Sad but true. Oh well.


31 October 2010 at 18:43  
Anonymous Anonymous said...

My wife and I have taken about 23 years to be "financially free".
We were very "lucky" to buy almost everything without debt.
At that time, we paid only $123,000.00 for a HDB masionette.
We pity the working-class young people of today.
They have to take a 25 to 30 years mortgage to pay for a 4-room HDB flat which cost about $400-$450K.
We think this young generation of today may never be "financially free".
Maybe only a few can, who take great risk running business successfully.
That is why Our Yament want to increase retirement age to 68.
Of course, all the "Elites" want to work as long as possible.
They are all "Big Fat Cats"
We ordinary people are all the little, little rats.

31 October 2010 at 21:14  
Blogger Market Uncle said...

Oh yes, get rich quick schemes... even faster path to 'success' :)

1 November 2010 at 21:48  
Blogger PanzerGrenadier said...

Hi Market Uncle

Human beings are driven by greed and fear. Greed for financial freedom quick and fast and fear for losing out.
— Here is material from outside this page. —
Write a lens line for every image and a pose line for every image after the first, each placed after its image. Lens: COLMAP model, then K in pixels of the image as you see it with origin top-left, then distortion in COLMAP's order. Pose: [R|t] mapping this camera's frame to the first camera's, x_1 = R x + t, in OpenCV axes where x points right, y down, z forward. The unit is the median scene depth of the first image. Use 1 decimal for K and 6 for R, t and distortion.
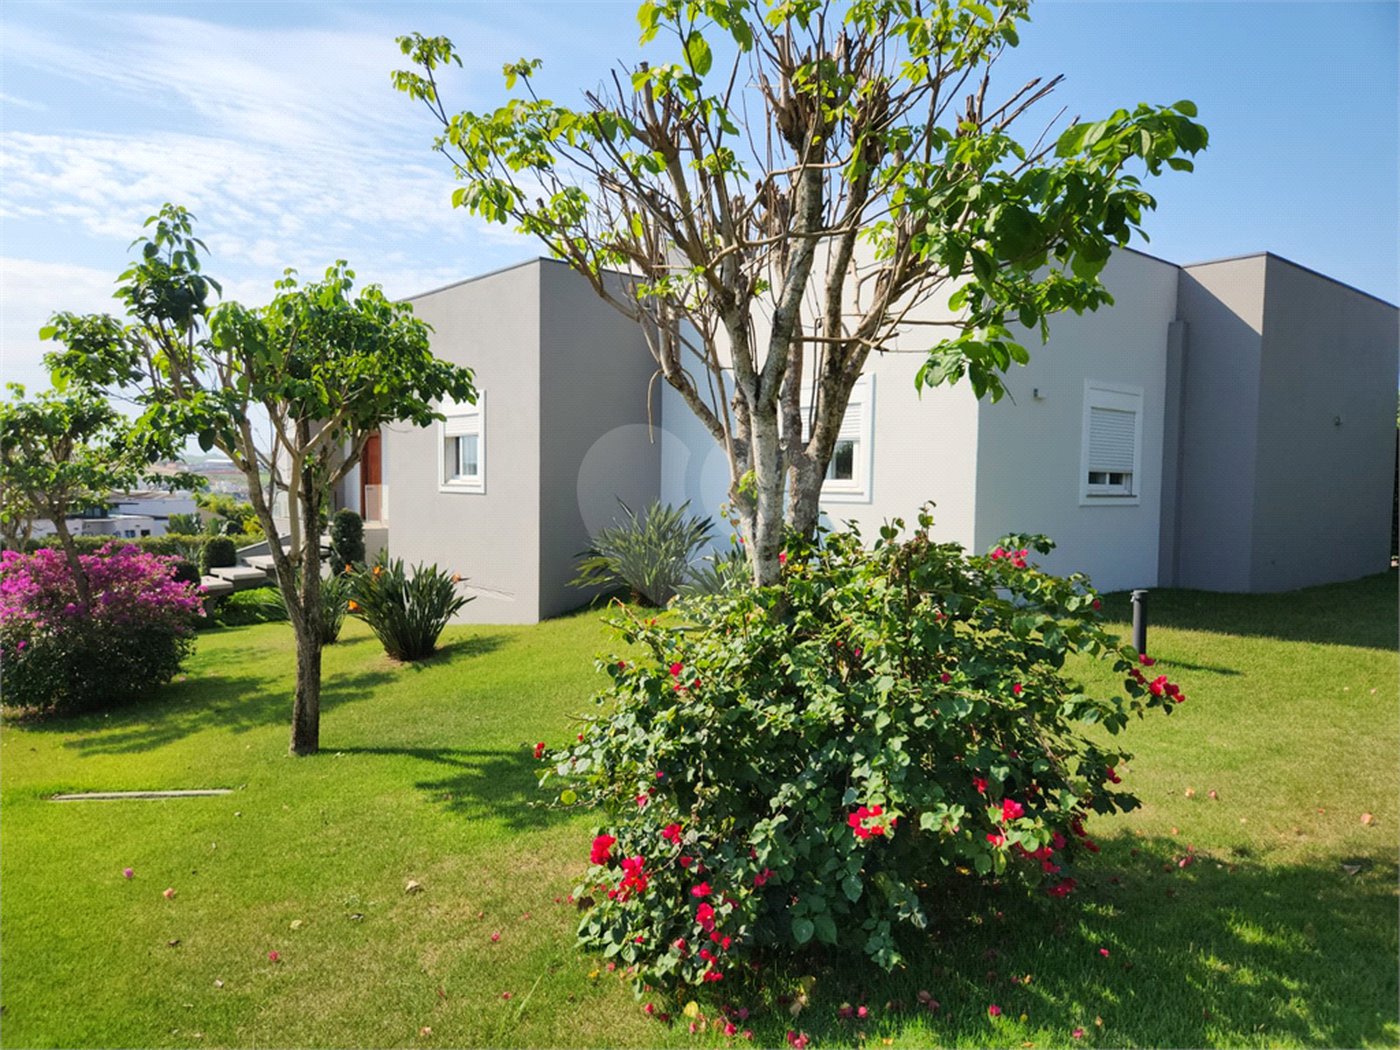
lens RADIAL K [[944.0, 0, 690.5], [0, 944.0, 527.5], [0, 0, 1]] dist [0.069100, -0.063032]
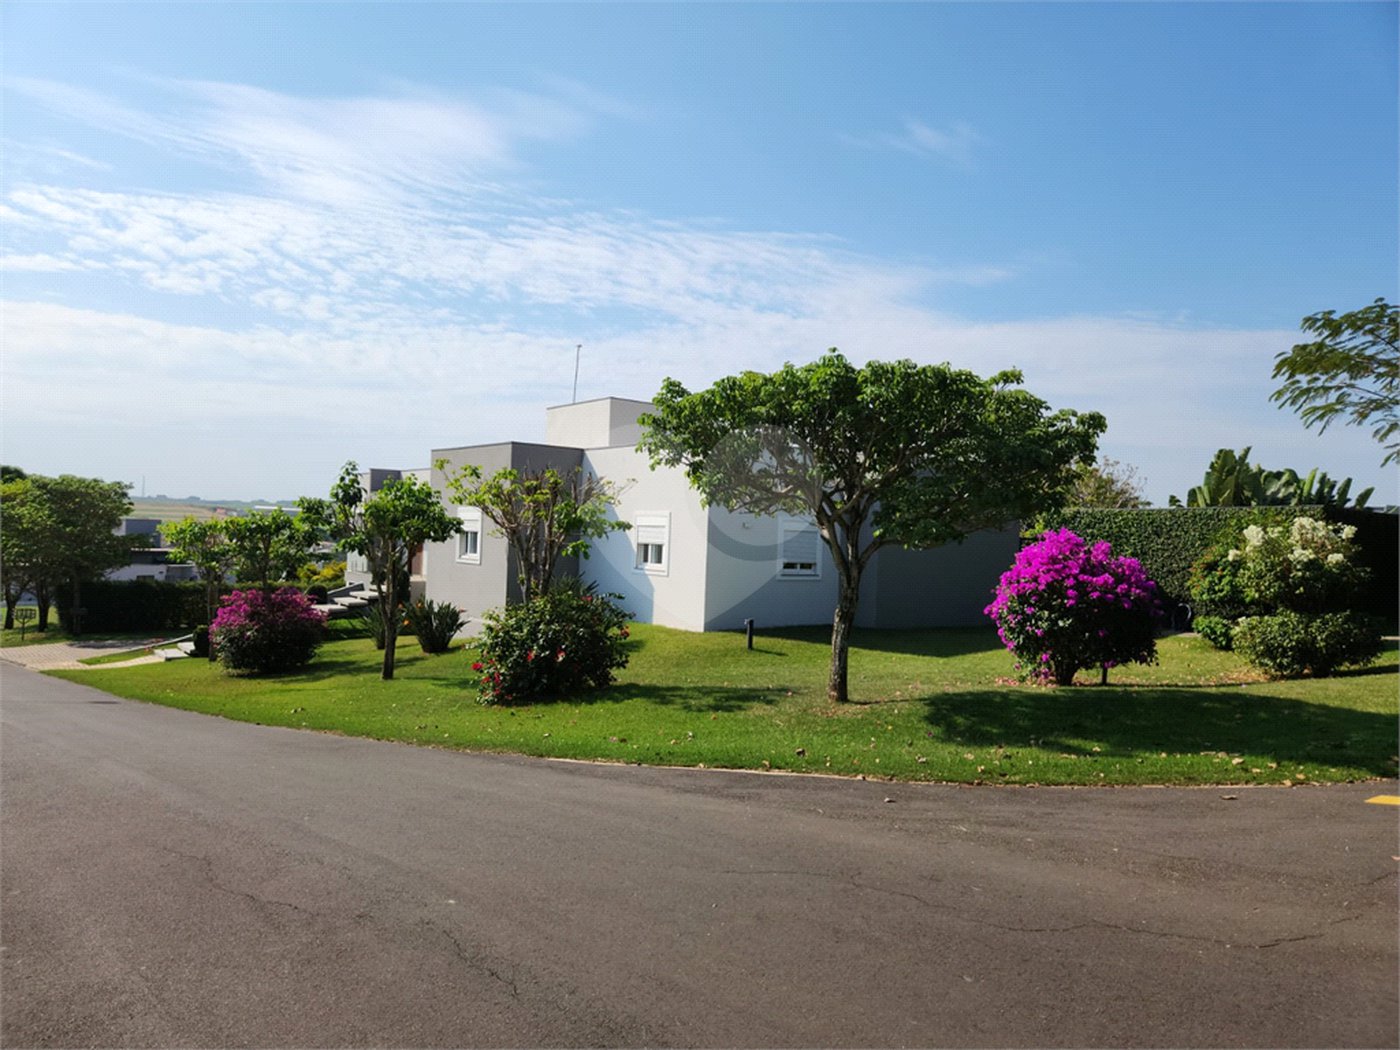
lens RADIAL K [[1106.3, 0, 700.7], [0, 1106.3, 525.8], [0, 0, 1]] dist [0.151311, -0.120371]
pose [[0.997615, 0.021258, -0.065665, 0.243096], [-0.024396, 0.998580, -0.047359, -0.014089], [0.064565, 0.048848, 0.996717, -0.777229]]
Personally I hate MLM because it preys on people's greed and fears and uses cult-like approaches to brainwash the recruits. Only those who are at the top or start MLMs really make money. The rest are sucked into the system to generate monies for the upline.

Be well and prosper.

2 November 2010 at 18:28  
Anonymous Anonymous said...

Is retirement something we earned?

Or something we are entitled as our birthright?

2 November 2010 at 22:48  
Blogger Market Uncle said...

Hi PanzerGrenadier,
I can't agree more. Sad but true.

3 November 2010 at 22:15  
Blogger Market Uncle said...

Retirement occurs when working becomes an option, i.e. one CHOOSE to work (for pleasure or passion) and not HAS to work.

There are those who continue to chase the pinnacle of their material comfort as they progresses in life, enslaving themselves to ever increasing debt. How to retire?

3 November 2010 at 22:24  
Blogger Lauryn said...

I have heard much about Robert Kiyosaki and his investment strategy and I have to agree he has a very brilliant thought about making more money in every possible situation. So if he is good enough, how can be binary trading be included in his ways of investment?